AYM'den HDP'yi değil hukuku korumasını istiyoruz
AYM'ye geçtiğimiz hafta "dokunulmazlıkların kaldırılmasına" dair Anayasa değişikliği teklifine ilişkin yaptıkları iptal başvuruyu hatırlatan Demirtaş, "AYM'nin burada HDP'yi korumasını falan istemiyoruz. AYM'nin hukuku korumasını istiyoruz. Demokratik düzen umudun korunması noktasında bir karar bekliyoruz. Bizim siyasi bir talebimizden çok AYM'nin rolünü oynaması için bir fırsattır.

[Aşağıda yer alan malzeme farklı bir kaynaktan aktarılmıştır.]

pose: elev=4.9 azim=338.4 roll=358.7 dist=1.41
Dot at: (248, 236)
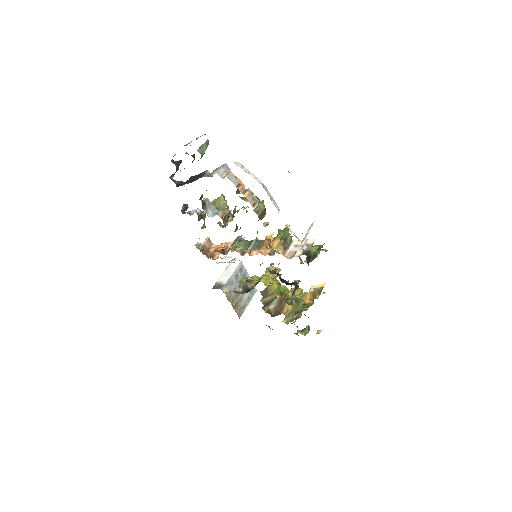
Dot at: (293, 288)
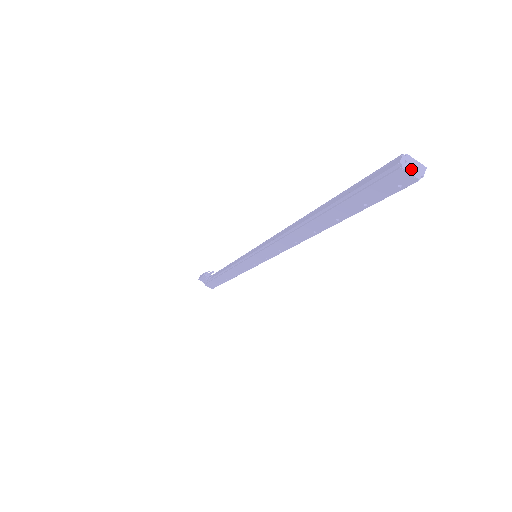
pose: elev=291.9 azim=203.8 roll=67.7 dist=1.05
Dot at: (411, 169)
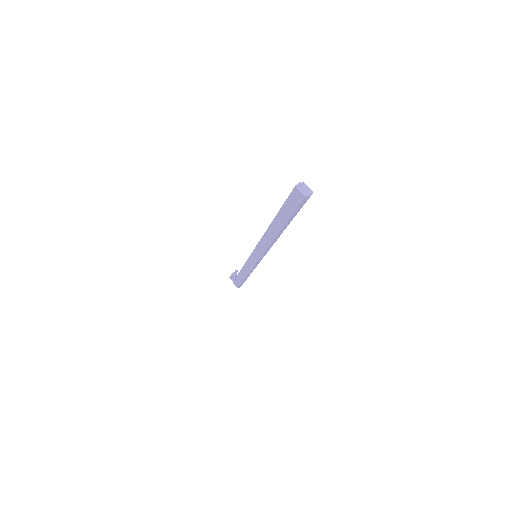
Dot at: (302, 190)
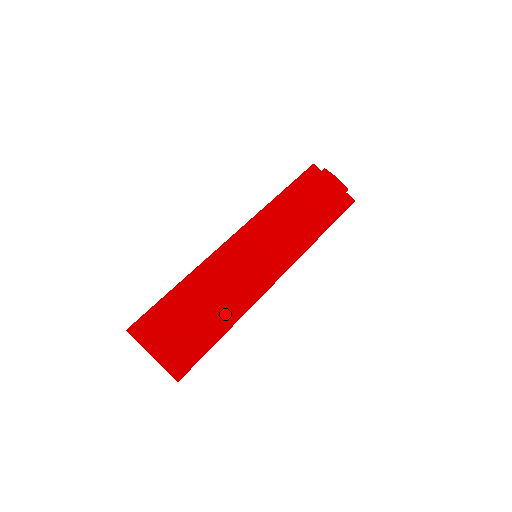
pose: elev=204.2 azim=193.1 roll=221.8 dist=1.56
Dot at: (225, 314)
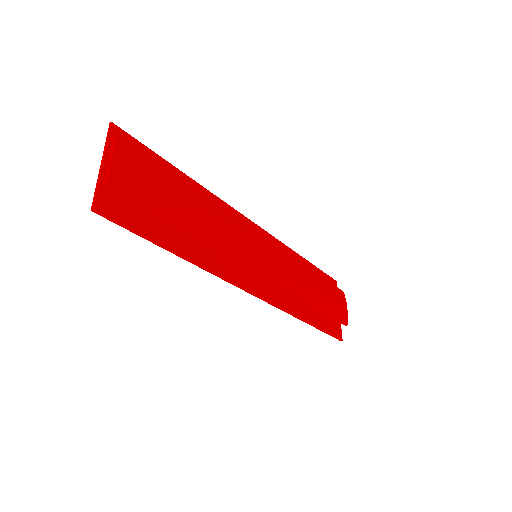
Dot at: (193, 244)
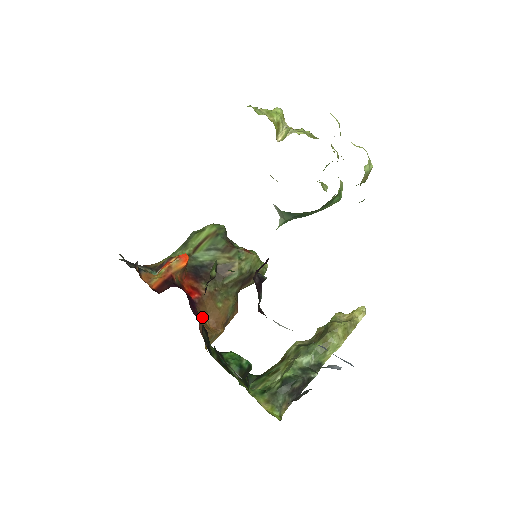
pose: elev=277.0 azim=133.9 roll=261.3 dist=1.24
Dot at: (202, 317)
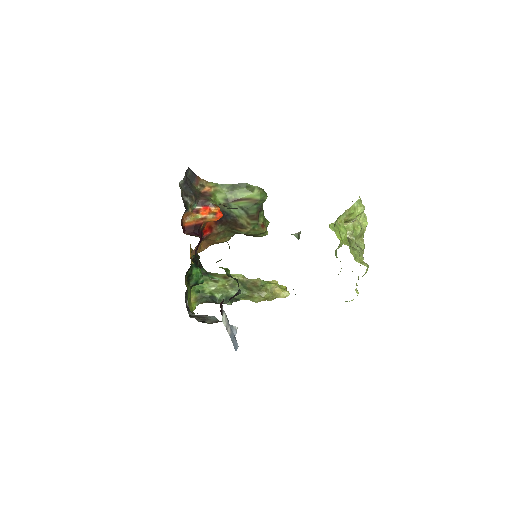
Dot at: occluded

AYM doğru hukuka uygun kararlar verdi. Bu konularda da daha duyarlı bir kararlaşma yaşanacaktır. Eğer yargı kendi içinde ciddi bir reform yaşamazsa bizim siyasetçiler olarak verdiğimiz mücadele sekteye uğrayacaktır" dedi.
'Bu gidişatına izin vermeyeceğiz'
Demirtaş, AKP'nin önümüzdeki günlerde partili cumhurbaşkanlığına dair teklifi Meclis'e getirmeye hazırlandığının bilgisini vererek, şunları kaydetti: "Başkanlığa adım adım giden bir düzenleme Meclis'e getiriliyor. Üstünü örterek bir diktatörlüğü partili cumhurbaşkanlığı olarak bizi kandıramazsınız. Koca bir yalandır, bilen var mı? Başkan olunca tam olarak hangi yetkileri olacak, bugünden farklı ne olacak. Şu an da kullanmadığı hangi yetkisi var. Başbakanı görevden alabiliyorsun, bir partinin genel başkanının kim olacağına karar veriyorsun. Başkan olduğunda bundan başka nasıl bir yetkin olacak. Yargıtay başkanını mevsimlik işçi gibi çay toplamaya götürüyorsun. Büyük ihaleler senin imzandan geçiyor. Başkan olduğunda ne değişecek. Demek ki bunlar sana yetmiyor, anayasal güvence istiyorsun. Geçmiş tarihte ve yakın örneklerine baksınlar; başkan olursa da hesap vermekten kurtulamayacaksın. Bir gün muhakkak yargılanacaksın. Her şeyi ele geçirdi bir tek başkanlığını ilan etmesi kaldı. Başkanlığını ilan etmesiyle ülke karanlığa gömülecek. Ancak bir tek direnenler kalacak. Senin bu gidişatına zaten izin vermeyeceğiz"
(DİHA)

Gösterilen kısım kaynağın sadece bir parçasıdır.